## Your assignment
Examine the data line by line and report how many lines include the word "released", with no additional output.

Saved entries
=== Begin Enclosure ===

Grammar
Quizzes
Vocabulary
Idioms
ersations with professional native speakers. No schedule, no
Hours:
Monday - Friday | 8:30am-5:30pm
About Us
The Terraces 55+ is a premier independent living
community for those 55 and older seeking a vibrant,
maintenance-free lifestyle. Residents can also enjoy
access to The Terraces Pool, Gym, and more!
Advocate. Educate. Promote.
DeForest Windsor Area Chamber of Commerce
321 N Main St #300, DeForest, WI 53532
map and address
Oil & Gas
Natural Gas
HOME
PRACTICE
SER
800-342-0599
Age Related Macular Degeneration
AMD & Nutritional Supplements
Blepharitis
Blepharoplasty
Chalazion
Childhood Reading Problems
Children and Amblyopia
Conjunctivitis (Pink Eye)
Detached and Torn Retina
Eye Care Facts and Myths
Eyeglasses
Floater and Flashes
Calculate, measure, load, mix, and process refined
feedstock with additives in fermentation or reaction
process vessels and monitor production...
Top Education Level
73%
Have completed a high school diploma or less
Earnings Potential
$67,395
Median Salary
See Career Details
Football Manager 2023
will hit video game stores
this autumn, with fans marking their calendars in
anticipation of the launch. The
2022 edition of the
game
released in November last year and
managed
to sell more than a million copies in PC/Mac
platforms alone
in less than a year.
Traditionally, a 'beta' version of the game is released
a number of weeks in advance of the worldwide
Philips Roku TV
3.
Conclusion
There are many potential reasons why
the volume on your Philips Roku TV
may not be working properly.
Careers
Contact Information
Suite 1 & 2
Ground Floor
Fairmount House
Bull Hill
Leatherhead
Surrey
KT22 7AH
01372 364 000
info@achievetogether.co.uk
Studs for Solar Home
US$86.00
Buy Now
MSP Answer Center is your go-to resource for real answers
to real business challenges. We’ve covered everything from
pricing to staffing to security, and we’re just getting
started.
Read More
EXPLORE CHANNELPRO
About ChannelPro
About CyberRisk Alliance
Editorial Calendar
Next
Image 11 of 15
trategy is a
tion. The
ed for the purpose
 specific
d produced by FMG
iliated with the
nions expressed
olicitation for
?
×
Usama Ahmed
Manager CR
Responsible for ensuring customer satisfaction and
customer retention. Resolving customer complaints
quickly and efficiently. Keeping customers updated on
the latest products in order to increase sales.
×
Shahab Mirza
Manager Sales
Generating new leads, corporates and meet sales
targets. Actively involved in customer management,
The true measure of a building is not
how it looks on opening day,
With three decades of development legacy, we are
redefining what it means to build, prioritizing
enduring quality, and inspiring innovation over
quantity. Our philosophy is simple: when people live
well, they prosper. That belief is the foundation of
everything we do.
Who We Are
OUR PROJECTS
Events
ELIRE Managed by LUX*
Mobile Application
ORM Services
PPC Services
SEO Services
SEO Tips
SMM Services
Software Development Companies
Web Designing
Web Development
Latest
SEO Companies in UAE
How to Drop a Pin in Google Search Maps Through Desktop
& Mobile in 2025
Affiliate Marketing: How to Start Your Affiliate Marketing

=== End Enclosure ===

## Response area
2